Uns fazem palhaçadas; outros, palhaçarias

Mario Fernando Bolognesi

Julgava que palhaço fizesse palhaçada. Foi o que sempre ouvi e assisti. Mas, de uns tempos para cá, alguns passaram a dizer que faziam palhaçaria. O que teria mudado? Deve haver alguma razão para tal. Coloquei-me a campo para investigar o ocorrido.

A primeira pista me levou ao termo “clown”, alglo-saxão de origem, também adotado pelos franceses, ferrenhos defensores do idioma pátrio. Teria ocorrido um descuido por parte dos franceses? Não. Historicamente, os clowns ingleses dominaram os picadeiros e palcos parisienses no XIX , consolidando um modo de comicidade. Com isso, o termo perdurou.

Os franceses, por seu turno, dizem que a arte dos clowns chama-se “clownerie”. Tá aí: palhaçaria vem a ser a transposição do francês para o português. Efeitos inconscientes da colonização cultural? Por que não clowneria? Não fica bem escancarar a transposição idiomática à revelia do que predomina no português.
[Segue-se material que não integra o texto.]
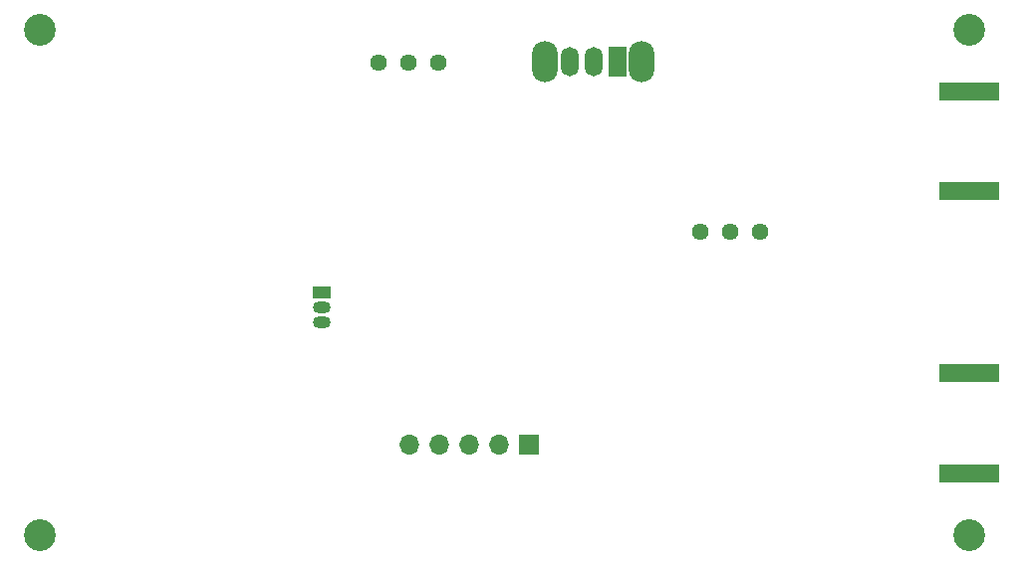
<source format=gbr>
%TF.GenerationSoftware,KiCad,Pcbnew,6.0.7*%
%TF.CreationDate,2022-10-27T22:17:27-04:00*%
%TF.ProjectId,RadarProject,52616461-7250-4726-9f6a-6563742e6b69,rev?*%
%TF.SameCoordinates,Original*%
%TF.FileFunction,Soldermask,Bot*%
%TF.FilePolarity,Negative*%
%FSLAX46Y46*%
G04 Gerber Fmt 4.6, Leading zero omitted, Abs format (unit mm)*
G04 Created by KiCad (PCBNEW 6.0.7) date 2022-10-27 22:17:27*
%MOMM*%
%LPD*%
G01*
G04 APERTURE LIST*
%ADD10C,2.700000*%
%ADD11C,1.440000*%
%ADD12R,1.500000X1.050000*%
%ADD13O,1.500000X1.050000*%
%ADD14R,5.080000X1.500000*%
%ADD15R,1.700000X1.700000*%
%ADD16O,1.700000X1.700000*%
%ADD17O,2.200000X3.500000*%
%ADD18R,1.500000X2.500000*%
%ADD19O,1.500000X2.500000*%
G04 APERTURE END LIST*
D10*
%TO.C,H4*%
X102000000Y-23000000D03*
%TD*%
%TO.C,H1*%
X23000000Y-23000000D03*
%TD*%
D11*
%TO.C,RV1*%
X56810000Y-25797500D03*
X54270000Y-25797500D03*
X51730000Y-25797500D03*
%TD*%
D12*
%TO.C,Q1*%
X46902500Y-45420000D03*
D13*
X46902500Y-46690000D03*
X46902500Y-47960000D03*
%TD*%
D14*
%TO.C,J2*%
X102000000Y-60750000D03*
X102000000Y-52250000D03*
%TD*%
%TO.C,J1*%
X102000000Y-28250000D03*
X102000000Y-36750000D03*
%TD*%
D15*
%TO.C,J3*%
X64570000Y-58320000D03*
D16*
X62030000Y-58320000D03*
X59490000Y-58320000D03*
X56950000Y-58320000D03*
X54410000Y-58320000D03*
%TD*%
D10*
%TO.C,H3*%
X23000000Y-66000000D03*
%TD*%
D11*
%TO.C,RV2*%
X79110000Y-40247500D03*
X81650000Y-40247500D03*
X84190000Y-40247500D03*
%TD*%
D17*
%TO.C,SW1*%
X65930000Y-25710000D03*
X74130000Y-25710000D03*
D18*
X72030000Y-25710000D03*
D19*
X70030000Y-25710000D03*
X68030000Y-25710000D03*
%TD*%
D10*
%TO.C,H2*%
X102000000Y-66000000D03*
%TD*%
M02*

</source>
Por aqui, em ambiente de latinoamérica, palhaço ou payaso, são termos ainda pertinentes e de apelo popular (muito embora alguns rejeitem tal denominação e fazem questão de serem chamados por “clowns”). O mesmo não ocorre com a palavra “palhaçada”, que, no adjetivo, traz carga semântica pejorativa. Por que não substantivar? Se isso ocorresse a arte do palhaço seria chamada de palhaçada, pura e simplesmente.

Ocorre que o problema ultrapassa a adaptação terminológica – desconfiei, então. Mudanças também ocorreram na tipologia da personagem (há quem defenda não se tratar de personagem – mas isso é assunto para outro momento!), no repertório adotado e na postura profissional diante daquilo que se faz.

No tocante aos tipos cômicos – assim me parece – houve um retorno à polarização augusto-branco, algo que o fazer circense, desde os primeiros anos do século passado, avançou ao incorporar o contra-augusto (e, por decorrência, o tony em campos latinos), síntese que mantém e supera a dicotomia branco e augusto. Nos picadeiros latinoamericanos o contra-augusto predomina.

Os fazedores de palhaçarias tendem a buscar um novo repertório. Para bom entendedor, significa dizer que eles rejeitam o repertório herdado da tradição que – deve-se enfatizar – está em constante modificação, dado o predomínio da improvisação no trabalho dos palhaços e seu intuito de conquistar e agradar ao público. Contrapondo-se a isso, os clowns optaram por criar enredos e espetáculos com rigorosa marcação de cenas e movimentos, ao sabor das diretrizes do espetáculo teatral enclausurado entre quatro paredes. Assim, o tom comunicativo do cômico de picadeiro, ancorado na triangulação, cede lugar à expressividade da cena teatral. O público, então, é induzido à quietude contemplativa.

Resultado imediato dessa postura é o caráter autoral que rebate nos direitos de criação, que passa a ter um proprietário intelectual e particular, enquanto o repertório herdado é coletivo e público. A economia do mercado criativo caminha a passos largos também entre os fazedores de palhaçarias.

Coloco os termos em polaridades para enfatizar modelos distintos – e por vezes antagônicos – de se exercer a arte de palhaço. Exemplos nuançados, que navegam por essas duas águas, são muitos. Mas, não se trata aqui de olhar exemplos concretos, mas sim tendências que se manifestam na atualidade. Isto é – e se eu não estiver equivocado – os fazedores e defensores da palhaçaria aproximam-se do caráter estético, naquilo que o termo carrega de mais elitista; os que fazem palhaçadas apoiam-se no fazer profissional atrelado a uma atividade comercial, cujo critério não é a beleza e o belo, mas sim o eficiente, comunicativo, enfim, o que agrada ao público.

O vasto público popular, do picadeiro, das ruas e das praças da América Latina sabe muito bem o que é a palhaçada. Quanto à palhaçaria, a se insistir no termo e em tudo o que ele implica, há muito trabalho para a sua consolidação. E o principal: ter consciência de que a palhaçaria se direciona a um público educado na recepção do espetáculo. A palhaçada não requer tal iniciação.

Mario Fernando Bolognesi
Professor Titular (aposentado) da Universidade Estadual Paulista Júlio de Mesquita Filho, UNESP, Campus de São Paulo (SP). Bolsista em Produtividade e Pesquisa, nível 2, do CNPq. Doutor em Artes/Teatro pela Universidade de São Paulo, USP. Dedica-se ao estudo dos palhaços, da comédia e do cômico circense.